Erasme reprend le récit d’Esope et la comparaison du Scarabée et de Socrate. Il achève, avec son humour habituel, par une citation de « la Paix » d’Aristophane : pour aller jusqu’aux Cieux demander la paix, le principal personnage de la pièce décide d’enfourcher un scarabée, se justifiant en ces termes : « C’est bien dans les fables d’Esope que j’ai découvert que seul de la gent volatile, le scarabée est allé jusqu’aux dieux. »

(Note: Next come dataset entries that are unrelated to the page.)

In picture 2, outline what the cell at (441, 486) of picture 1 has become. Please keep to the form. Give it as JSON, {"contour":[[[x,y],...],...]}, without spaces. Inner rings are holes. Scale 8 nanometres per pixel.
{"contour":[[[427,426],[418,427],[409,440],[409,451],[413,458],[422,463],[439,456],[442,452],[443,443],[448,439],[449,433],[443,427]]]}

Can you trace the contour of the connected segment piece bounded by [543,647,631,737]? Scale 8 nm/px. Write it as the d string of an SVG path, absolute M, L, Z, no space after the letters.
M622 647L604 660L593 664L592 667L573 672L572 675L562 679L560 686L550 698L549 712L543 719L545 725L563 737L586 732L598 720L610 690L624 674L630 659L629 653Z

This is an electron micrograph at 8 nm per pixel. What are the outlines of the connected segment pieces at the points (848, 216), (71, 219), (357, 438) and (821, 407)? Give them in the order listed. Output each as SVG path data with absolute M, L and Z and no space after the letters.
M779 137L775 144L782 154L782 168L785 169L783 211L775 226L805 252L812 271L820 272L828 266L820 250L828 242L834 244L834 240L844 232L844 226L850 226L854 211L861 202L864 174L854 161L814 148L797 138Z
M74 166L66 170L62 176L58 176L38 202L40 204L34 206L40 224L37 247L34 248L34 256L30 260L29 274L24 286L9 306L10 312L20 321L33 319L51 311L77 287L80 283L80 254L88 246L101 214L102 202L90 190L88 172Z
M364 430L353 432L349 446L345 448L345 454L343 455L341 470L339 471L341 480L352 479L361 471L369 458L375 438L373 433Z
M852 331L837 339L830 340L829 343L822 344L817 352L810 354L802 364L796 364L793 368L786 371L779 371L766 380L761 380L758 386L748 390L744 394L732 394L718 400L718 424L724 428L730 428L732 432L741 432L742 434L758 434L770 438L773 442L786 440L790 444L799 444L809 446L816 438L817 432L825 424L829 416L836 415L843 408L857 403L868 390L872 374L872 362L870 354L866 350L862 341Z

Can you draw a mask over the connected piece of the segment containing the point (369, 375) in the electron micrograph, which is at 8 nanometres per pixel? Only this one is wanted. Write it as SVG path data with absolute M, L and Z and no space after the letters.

Conclusion : La Fontaine, le scarabée obstiné
Et La Fontaine dans tout cela ?
On peut certes voir dans cette fable une « colbertinade », comme on parlait auparavant de « mazarinade », et dire que, dans le cadre de l’affaire Fouquet, le lièvre représente Fouquet, l’aigle, les magistrats, Jupiter, Louis XIV … et le scarabée, La Fontaine.

Mais on peut aussi penser à une portée philosophique plus vaste. La Fontaine a dit la haute idée qu’il se fait de l’apologue. Ici, entraînant avec lui les courants de pensée les plus anciens comme les plus récents (on a montré l’importance de la tradition humaniste chez La Fontaine, « poète du crépuscule de la Renaissance », influencé par Marot, Rabelais, Montaigne et aussi Boccace et Erasme…), il manifeste une visée égalitariste, qui critique une échelle des êtres trop figée, une hiérarchie des valeurs apparentes trop rigide et réclame plus d’équilibre et d’harmonie entre les créatures et, singulièrement, entre les hommes : car, en effet, quand les dieux regardent les hommes
« les petits et les grands sont égaux à leurs yeux »
L’éléphant et le singe de Jupiter (XII, 21).